Hello all; I was wondering what your opinion is on dried flowers... Are they good for tortoises? I'm thinking of ordering some from this website: http://www.shelledwarriorsshop.co.uk/dried-flowersweeds-48-c.asp
If you do recommend dried flowers, which ones from the website would you recommend? 
Thanks.


----------



## G-stars (Oct 27, 2014)

Mine won't touch anything that's not fresh. Maybe try a few and see how that goes before you stock up on them. 


— Gus


----------



## wellington (Oct 27, 2014)

If you still have any weeds or flowers left that are tort safe, dry them yourself and feed them whole. Just take a bunch, tie them together and hang upside down ina cool dry place, like a closet. The type they are selling, will cost a lot to even make one meal out of it. Otherwise, it would be okay to buy them, just pic the ones that are in your torts diet.


----------



## MyTortoise (Oct 27, 2014)

I have never actually fed my tortoise flowers :-( besides dandelions so I'm a bit unsure still...


----------



## wellington (Oct 27, 2014)

Check out the Tortoisetable.org.uk something like that.
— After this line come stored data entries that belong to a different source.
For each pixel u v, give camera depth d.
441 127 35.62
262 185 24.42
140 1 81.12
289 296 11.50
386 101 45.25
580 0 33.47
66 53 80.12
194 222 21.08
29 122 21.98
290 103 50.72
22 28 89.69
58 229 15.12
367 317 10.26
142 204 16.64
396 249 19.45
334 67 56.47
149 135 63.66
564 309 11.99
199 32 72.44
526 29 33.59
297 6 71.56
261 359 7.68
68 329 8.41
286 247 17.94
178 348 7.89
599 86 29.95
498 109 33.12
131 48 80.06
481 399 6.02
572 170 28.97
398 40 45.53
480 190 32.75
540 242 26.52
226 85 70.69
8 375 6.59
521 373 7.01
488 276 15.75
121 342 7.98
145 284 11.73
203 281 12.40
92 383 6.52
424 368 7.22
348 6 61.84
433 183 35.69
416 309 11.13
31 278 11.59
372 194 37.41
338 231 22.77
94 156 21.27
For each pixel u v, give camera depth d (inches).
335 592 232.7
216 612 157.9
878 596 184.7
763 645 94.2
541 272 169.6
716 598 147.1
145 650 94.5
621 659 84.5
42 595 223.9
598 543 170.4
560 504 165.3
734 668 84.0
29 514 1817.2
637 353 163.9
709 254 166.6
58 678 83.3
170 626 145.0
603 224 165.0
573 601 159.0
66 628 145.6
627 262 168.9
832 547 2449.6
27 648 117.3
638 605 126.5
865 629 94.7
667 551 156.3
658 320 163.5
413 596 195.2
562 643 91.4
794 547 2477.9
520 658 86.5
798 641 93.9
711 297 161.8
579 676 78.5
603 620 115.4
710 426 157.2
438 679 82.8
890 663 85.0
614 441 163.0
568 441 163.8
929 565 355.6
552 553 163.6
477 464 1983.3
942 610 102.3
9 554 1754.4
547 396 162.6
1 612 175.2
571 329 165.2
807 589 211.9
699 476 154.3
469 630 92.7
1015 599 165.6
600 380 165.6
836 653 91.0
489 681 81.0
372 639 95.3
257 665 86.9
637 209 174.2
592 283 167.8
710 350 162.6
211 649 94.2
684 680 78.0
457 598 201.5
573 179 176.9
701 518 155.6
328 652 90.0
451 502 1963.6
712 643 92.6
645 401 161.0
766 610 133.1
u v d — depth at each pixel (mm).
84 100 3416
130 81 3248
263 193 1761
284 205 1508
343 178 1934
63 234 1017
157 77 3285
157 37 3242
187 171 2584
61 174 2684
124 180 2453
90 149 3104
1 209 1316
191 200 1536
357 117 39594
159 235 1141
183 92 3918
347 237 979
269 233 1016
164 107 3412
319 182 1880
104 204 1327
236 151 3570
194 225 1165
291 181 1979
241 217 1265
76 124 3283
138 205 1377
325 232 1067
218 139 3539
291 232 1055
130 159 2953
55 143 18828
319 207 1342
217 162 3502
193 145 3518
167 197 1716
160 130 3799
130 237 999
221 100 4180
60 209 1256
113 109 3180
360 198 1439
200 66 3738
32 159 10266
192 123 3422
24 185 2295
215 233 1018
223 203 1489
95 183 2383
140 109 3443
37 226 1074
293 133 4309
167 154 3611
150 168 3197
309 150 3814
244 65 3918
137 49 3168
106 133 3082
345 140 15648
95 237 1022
There you will find edible safe flowers, start there.


----------



## MyTortoise (Oct 27, 2014)

These are the flowers included in a bag, are they suitable?

Rose Petals

Calendula Petals

Marsh Mallow whole flowers

Hibiscus flowers

Mullein Flowers


----------



## G-stars (Oct 27, 2014)

Not sure about the others but hibiscus and roses are good both leaves and flowers. 


— Gus


----------